The left column of Figure 1-3 shows how 32-bit applications get I/O done for them. An application calls a Win32 API such as ReadFile, which a system DLL like KERNEL32.DLL services. But applications can only use ReadFile for reading disk files, communication ports, and devices that have WDM drivers. For any other kind of device, an application must use some ad hoc mechanism based on DeviceIoControl. The system DLL contains different code than its Windows 2000 counterpart, too. The user-mode implementation of ReadFile, for example, validates parameters—a step done in kernel mode on Windows 2000—and uses one or another special mechanism to reach a kernel-mode driver. There's one special mechanism for disk files, another for serial ports, another for WDM devices, and so on. The mechanisms all use software interrupt 30h to make the transition from user mode to kernel mode, but they're otherwise completely different.
The middle column of Figure 1-3 shows how 16-bit Windows-based applications (Win16 applications) perform I/O. The right column illustrates the control flow for DOS-based applications. In both cases, the user-mode program calls directly or indirectly on the services of a user-mode driver that, in principle, could stand alone by itself on a bare machine. Win16 programs perform serial port I/O by indirectly calling a 16-bit DLL named COMM.DRV, for example. (Up until Microsoft Windows 95, COMM.DRV was a stand-alone driver that hooked IRQ 3 and 4 and issued IN and OUT instructions to talk directly to the serial chip.) A virtual communications device (VCD) driver intercepts the port I/O operations to guard against having two different virtual machines access the same port simultaneously. In a weird way of thinking about the process, you might say that these user-mode drivers use an "API" interface based on interception of I/O operations. "Virtualizing" drivers like VCD service these pseudo-API calls by simulating the operation of hardware.
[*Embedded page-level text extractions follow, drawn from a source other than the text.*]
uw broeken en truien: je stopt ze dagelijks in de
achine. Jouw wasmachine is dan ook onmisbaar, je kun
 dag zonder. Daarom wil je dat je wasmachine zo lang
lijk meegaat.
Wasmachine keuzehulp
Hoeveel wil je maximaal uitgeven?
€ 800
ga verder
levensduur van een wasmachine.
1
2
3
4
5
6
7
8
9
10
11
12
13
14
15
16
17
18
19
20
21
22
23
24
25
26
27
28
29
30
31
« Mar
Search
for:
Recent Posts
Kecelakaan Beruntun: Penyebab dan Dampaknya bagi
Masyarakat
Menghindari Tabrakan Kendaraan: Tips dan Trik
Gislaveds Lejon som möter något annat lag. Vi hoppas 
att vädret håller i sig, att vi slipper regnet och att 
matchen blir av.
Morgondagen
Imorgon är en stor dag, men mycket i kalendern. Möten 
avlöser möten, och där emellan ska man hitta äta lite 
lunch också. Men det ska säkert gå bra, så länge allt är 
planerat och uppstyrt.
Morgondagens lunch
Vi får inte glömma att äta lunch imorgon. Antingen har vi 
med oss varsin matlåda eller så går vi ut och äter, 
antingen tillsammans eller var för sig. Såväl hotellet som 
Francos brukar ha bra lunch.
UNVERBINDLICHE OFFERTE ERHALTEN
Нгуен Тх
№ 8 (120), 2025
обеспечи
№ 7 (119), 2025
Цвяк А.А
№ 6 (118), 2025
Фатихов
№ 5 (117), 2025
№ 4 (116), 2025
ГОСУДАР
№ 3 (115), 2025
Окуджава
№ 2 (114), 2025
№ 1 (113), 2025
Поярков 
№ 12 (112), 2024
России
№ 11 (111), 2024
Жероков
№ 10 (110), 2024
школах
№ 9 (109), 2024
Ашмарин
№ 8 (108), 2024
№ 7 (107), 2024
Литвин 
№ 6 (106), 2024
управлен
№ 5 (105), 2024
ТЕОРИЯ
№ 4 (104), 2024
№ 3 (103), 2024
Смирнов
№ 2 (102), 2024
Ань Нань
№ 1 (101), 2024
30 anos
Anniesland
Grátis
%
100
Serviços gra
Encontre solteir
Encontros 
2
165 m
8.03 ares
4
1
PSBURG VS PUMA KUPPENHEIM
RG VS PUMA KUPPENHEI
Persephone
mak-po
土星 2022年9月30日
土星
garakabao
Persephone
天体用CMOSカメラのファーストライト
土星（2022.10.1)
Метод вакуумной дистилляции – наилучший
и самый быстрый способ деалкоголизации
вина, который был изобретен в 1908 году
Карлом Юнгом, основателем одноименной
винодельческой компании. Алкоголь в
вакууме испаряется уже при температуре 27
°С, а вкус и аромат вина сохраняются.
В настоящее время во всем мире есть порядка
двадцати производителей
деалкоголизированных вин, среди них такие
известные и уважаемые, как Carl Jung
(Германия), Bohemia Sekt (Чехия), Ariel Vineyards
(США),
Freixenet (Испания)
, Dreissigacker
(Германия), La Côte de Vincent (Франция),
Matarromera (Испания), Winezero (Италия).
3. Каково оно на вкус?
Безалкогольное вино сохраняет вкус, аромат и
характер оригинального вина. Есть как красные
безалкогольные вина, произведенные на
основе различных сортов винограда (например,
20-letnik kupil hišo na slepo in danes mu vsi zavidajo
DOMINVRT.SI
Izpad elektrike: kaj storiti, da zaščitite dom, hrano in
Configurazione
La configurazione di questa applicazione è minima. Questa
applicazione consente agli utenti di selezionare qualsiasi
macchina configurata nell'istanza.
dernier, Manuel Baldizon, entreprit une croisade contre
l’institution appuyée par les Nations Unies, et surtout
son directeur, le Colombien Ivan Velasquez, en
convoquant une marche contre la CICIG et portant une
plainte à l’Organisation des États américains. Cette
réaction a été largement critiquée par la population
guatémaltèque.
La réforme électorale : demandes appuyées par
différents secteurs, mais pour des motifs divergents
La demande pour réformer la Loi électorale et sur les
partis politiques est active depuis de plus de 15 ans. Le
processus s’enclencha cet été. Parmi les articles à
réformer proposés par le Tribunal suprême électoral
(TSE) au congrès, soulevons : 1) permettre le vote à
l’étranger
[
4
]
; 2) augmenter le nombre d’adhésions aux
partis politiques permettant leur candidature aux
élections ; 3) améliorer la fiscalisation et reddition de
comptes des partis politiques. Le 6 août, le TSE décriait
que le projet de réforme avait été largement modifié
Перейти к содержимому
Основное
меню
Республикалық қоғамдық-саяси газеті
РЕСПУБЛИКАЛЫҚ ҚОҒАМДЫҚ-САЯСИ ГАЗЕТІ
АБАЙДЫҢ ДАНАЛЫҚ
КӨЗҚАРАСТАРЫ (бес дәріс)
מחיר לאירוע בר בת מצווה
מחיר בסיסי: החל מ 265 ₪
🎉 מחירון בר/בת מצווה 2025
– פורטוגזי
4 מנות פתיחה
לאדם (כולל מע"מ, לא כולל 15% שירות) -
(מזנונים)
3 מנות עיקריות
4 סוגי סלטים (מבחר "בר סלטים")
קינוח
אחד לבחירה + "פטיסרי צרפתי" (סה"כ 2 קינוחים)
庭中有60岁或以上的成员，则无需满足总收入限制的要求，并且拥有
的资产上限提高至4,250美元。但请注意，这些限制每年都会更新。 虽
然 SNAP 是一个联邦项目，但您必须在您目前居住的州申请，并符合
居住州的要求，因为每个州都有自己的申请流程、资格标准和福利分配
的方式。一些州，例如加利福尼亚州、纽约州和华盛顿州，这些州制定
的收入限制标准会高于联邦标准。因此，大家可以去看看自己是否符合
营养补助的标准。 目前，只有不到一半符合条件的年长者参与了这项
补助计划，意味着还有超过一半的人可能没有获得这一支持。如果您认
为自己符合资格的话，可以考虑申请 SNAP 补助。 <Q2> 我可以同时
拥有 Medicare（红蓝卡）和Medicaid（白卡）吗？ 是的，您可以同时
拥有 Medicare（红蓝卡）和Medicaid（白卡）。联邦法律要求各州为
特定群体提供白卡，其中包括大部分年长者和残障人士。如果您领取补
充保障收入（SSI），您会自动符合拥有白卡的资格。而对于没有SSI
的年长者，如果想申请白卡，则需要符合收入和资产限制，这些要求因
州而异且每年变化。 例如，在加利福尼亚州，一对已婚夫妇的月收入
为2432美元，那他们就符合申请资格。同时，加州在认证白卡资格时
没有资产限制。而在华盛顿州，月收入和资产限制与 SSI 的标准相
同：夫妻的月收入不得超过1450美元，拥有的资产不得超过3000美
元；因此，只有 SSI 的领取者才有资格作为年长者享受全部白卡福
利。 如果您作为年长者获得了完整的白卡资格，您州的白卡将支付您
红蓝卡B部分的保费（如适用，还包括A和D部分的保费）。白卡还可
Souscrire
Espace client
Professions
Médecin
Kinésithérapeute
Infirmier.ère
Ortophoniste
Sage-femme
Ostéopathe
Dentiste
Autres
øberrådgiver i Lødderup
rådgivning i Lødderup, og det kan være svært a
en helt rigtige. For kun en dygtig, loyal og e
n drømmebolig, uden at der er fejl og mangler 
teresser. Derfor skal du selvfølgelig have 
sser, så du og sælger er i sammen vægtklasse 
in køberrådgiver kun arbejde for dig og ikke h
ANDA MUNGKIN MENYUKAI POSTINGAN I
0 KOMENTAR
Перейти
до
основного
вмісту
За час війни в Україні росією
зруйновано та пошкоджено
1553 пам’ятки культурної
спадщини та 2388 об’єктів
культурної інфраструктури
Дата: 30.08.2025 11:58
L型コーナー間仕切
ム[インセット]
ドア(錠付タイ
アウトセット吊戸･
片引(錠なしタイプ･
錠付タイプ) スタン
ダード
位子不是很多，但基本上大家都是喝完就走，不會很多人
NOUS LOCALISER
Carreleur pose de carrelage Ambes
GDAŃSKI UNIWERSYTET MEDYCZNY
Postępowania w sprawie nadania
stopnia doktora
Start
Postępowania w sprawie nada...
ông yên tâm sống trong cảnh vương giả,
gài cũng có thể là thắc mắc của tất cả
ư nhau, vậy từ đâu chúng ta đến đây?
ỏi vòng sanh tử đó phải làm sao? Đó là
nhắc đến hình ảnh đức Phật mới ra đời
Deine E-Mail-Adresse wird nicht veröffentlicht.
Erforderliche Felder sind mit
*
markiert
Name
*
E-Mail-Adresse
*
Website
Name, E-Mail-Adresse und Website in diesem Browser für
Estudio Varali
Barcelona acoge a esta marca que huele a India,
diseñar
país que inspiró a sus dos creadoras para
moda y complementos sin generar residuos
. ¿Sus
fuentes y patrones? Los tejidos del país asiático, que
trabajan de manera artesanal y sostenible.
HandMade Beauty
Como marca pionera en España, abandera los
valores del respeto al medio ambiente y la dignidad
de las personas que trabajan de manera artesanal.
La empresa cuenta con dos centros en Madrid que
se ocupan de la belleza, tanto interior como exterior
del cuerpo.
Whereas all kernel-mode I/O operations in Windows 2000 use a common data structure (the IRP), no such uniformity exists in Windows 98 even once an application's request reaches kernel mode. Drivers of serial ports conform to a port driver function-calling paradigm orchestrated by VCOMM.VXD. Disk drivers, on the other hand, participate in a packet-driven layered architecture implemented by IOS.VXD. Other device classes use still other means.
When it comes to WDM drivers, however, the interior architecture of Windows 98 is necessarily very similar to that of Windows 2000. A system module (NTKERN.VXD) contains Windows-specific implementations of a great many Microsoft Windows NT kernel support functions. NTKERN.VXD creates IRPs and sends them to WDM drivers in just about the same way as Windows 2000. WDM drivers almost cannot tell the difference between the two environments, in fact.